Bader and Pearson developed a model for the development of relationships based on developmental stages at an early age (by M. Mahler).
1) Symbiotic.
It is also called the "phase of love".
According to Mahler, this is the stage when the mother and child establish a relationship and the child gets the first experience of the relationship. It is important for forming emotional bonds.
With regard to couples: partners are looking for something in common, notice their similarities and try not to notice the differences and shortcomings of each other. In practice, this is the most emotional period and couples rarely need psychotherapy.
And no, this stage is not yet love …
At this stage, there may be such problems as merger - absorption by each other and avoidance of conflicts. Or a situation of "hostile addiction", when anger and irritation come to the fore. It's too scary to end a relationship, and not mature enough to end lingering conflicts. This situation is the most difficult for change, including for psychotherapy.

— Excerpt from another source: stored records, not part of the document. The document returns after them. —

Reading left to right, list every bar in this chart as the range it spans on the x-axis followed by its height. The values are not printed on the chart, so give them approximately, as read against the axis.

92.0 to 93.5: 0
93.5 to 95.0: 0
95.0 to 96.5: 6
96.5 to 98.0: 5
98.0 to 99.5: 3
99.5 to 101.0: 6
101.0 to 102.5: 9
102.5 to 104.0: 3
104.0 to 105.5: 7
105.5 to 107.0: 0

The task of this stage is to attract each other.
2) Differentiation.
The period when idealization disappears. It is characteristic for her that partners begin to see a "stranger" in front of them, find something that annoys, dislikes, or simply something else. Spouses begin to lack personal space, and a desire to restore their own boundaries appears. This stage is very important! It is from her that we can say that a real relationship began in a couple.

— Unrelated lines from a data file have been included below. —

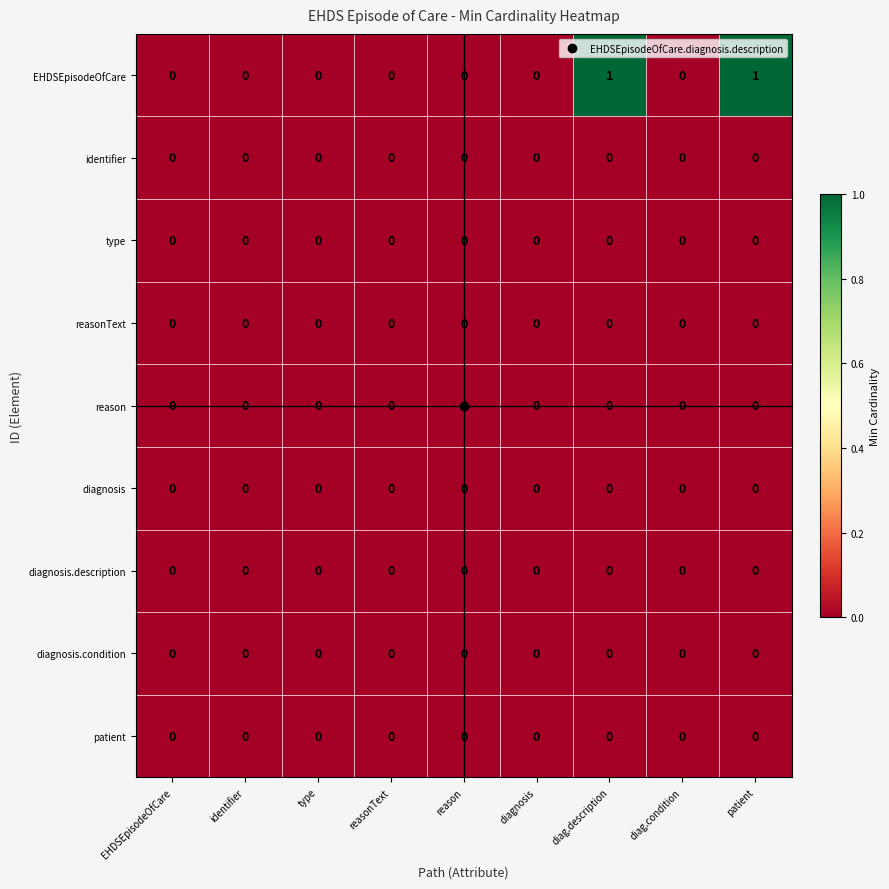

Count the EHDSEpisodeOfCare values in the range 0 to 1.

9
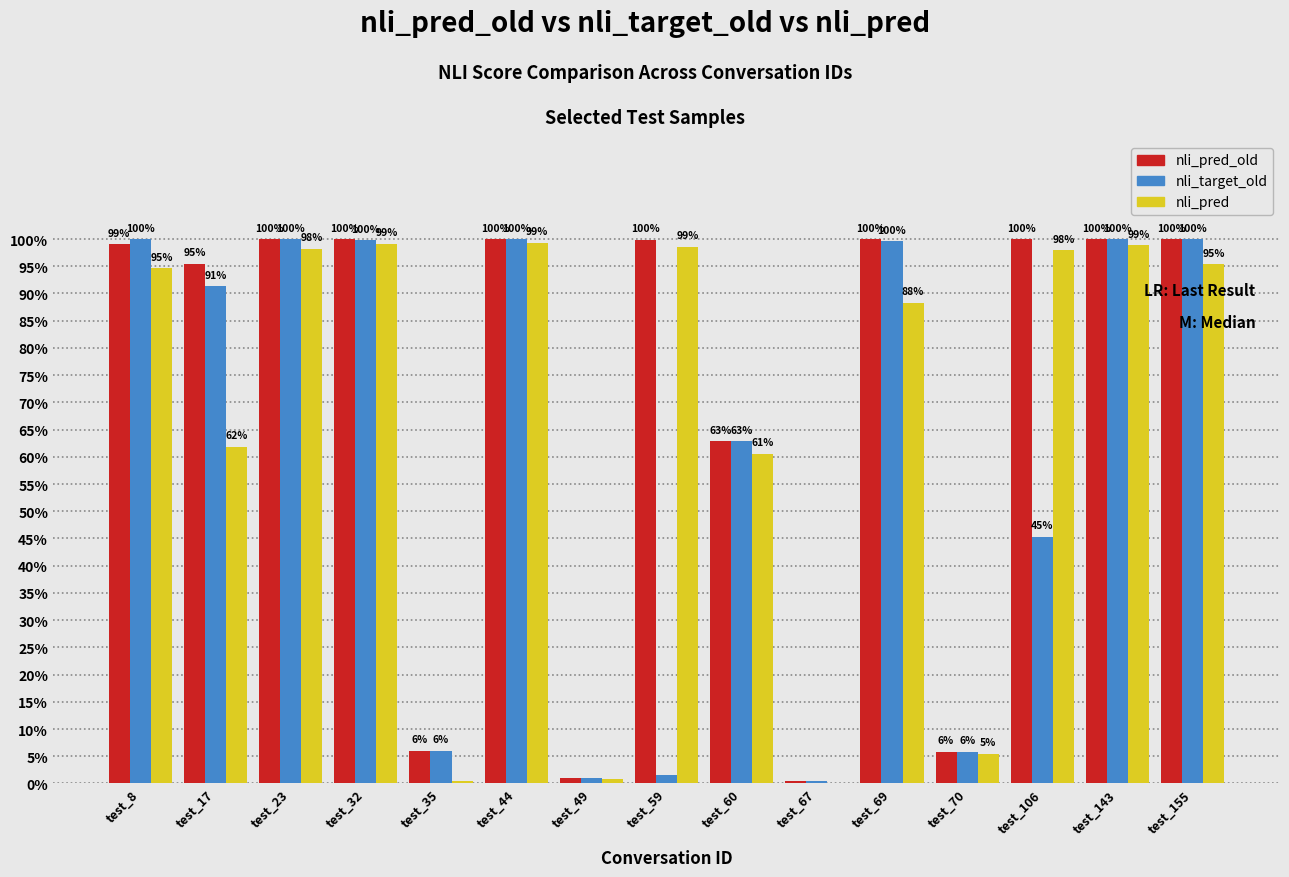

Which series has the largest total across all categories?

nli_pred_old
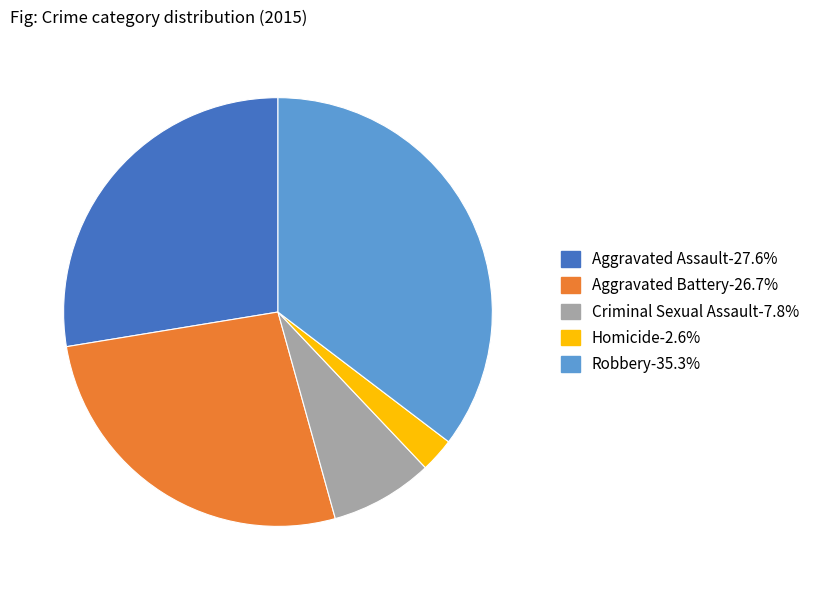

What is the largest slice in the pie chart?

Robbery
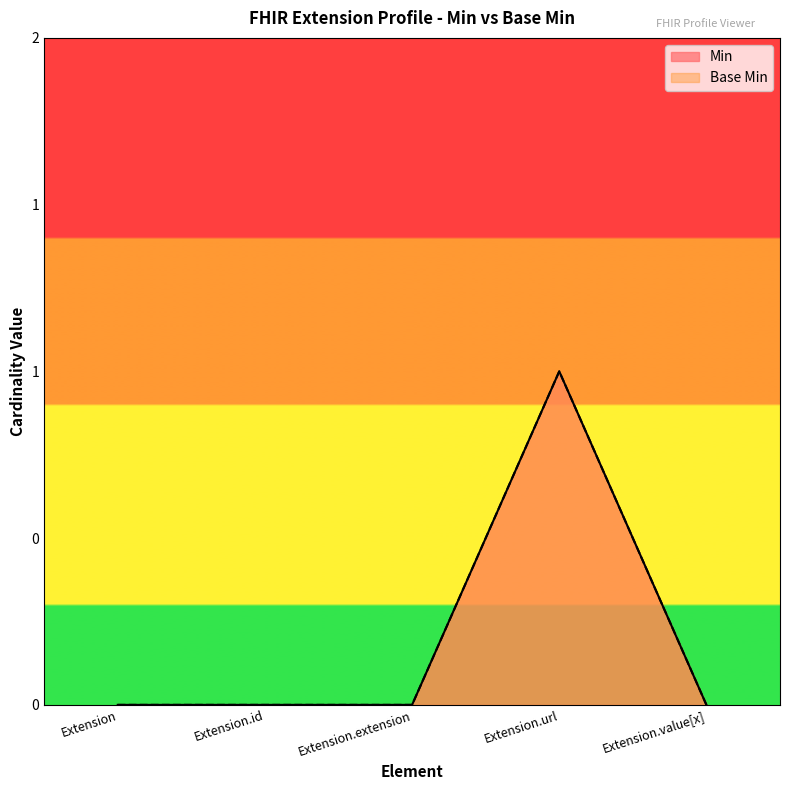

How many data points in Min are above 0?

1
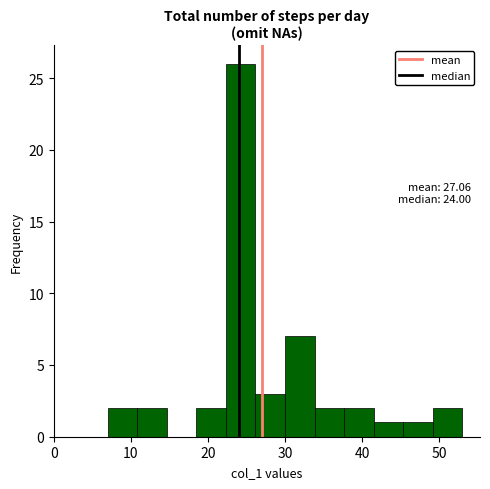

Around what value on the x-axis is the tallest bar? Give the approximate position of its centre, as read against the axis.

24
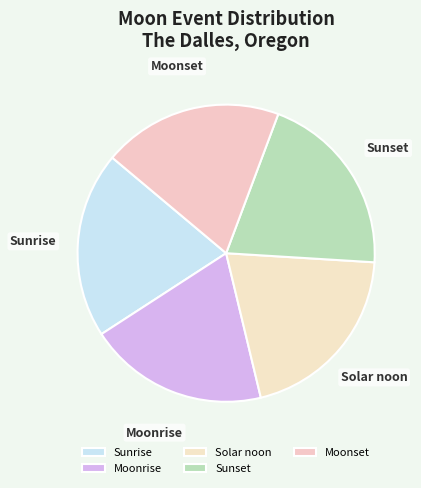

How many slices are in this pie chart?

5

During this period, it is very productive to start learning to negotiate, to look for a common language. You can not participate in your partner's favorite activities and give him time for yourself. At this stage of development, spouses often think about divorce and turn to a psychologist.
At this stage, the relationship begins! She's good for performing in marriage.
3) Practice stage.
This stage is characterized by an even greater distance from each other, often the spouses cease to be on the same wavelength, instead each strives for autonomy and individualization. This stage often coincides with the birth of children, with career growth, when one or both partners devote more time to work and are often on the road.
At this stage, an understanding of what life changes are now in their life, how long they take and what impact they have on the family as a whole can support the couple. At this stage in the development of relationships, most often couples turn to a psychologist.
4) Reunion.
This stage is characterized by the fact that intimacy increases and alternates with independence.
At this stage, the couple has the opportunity to finally solve previously unresolved problems associated with the fear of close relationships and with the fear of parting or with the fear of absorption of their "I" by another person. Solving these difficulties allows the relationship to become mutually enriching, can bring a sense of security and an opportunity for personal development for everyone in the couple.
At this stage, couples rarely have difficulties and usually do not need to work with a counselor.
This stage can be called "mature love".